• **What you should do**
Retype each entry. Leave every word as it is.

START Materials provided

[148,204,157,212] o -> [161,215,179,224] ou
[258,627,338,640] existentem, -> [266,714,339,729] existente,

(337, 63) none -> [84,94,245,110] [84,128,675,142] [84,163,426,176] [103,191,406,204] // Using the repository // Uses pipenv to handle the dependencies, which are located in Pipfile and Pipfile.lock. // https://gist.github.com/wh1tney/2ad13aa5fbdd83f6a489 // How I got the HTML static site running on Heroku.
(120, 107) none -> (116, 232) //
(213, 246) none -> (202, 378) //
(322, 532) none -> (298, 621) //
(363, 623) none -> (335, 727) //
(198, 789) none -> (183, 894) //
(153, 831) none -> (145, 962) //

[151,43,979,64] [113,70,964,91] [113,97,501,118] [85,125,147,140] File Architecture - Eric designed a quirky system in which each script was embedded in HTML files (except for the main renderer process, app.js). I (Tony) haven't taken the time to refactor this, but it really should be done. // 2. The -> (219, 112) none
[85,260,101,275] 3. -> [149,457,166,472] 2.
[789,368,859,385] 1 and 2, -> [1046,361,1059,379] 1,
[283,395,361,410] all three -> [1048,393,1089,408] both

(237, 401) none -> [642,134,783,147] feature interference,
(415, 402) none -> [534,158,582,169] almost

END Materials provided

• **Solved exercise**
[148,204,157,212] o -> [161,215,179,224] ou
[258,627,338,640] existentem, -> [266,714,339,729] existente,

(337, 63) none -> [84,94,245,110] [84,128,675,142] [84,163,426,176] [103,191,406,204] // Using the repository // Uses pipenv to handle the dependencies, which are located in Pipfile and Pipfile.lock. // https://gist.github.com/wh1tney/2ad13aa5fbdd83f6a489 // How I got the HTML static site running on Heroku.
(120, 107) none -> (116, 232) //
(213, 246) none -> (202, 378) //
(322, 532) none -> (298, 621) //
(363, 623) none -> (335, 727) //
(198, 789) none -> (183, 894) //
(153, 831) none -> (145, 962) //

[151,43,979,64] [113,70,964,91] [113,97,501,118] [85,125,147,140] File Architecture - Eric designed a quirky system in which each script was embedded in HTML files (except for the main renderer process, app.js). I (Tony) haven't taken the time to refactor this, but it really should be done. // 2. The -> (219, 112) none
[85,260,101,275] 3. -> [149,457,166,472] 2.
[789,368,859,385] 1 and 2, -> [1046,361,1059,379] 1,
[283,395,361,410] all three -> [1048,393,1089,408] both

(237, 401) none -> [642,134,783,147] feature interference,
(415, 402) none -> [534,158,582,169] almost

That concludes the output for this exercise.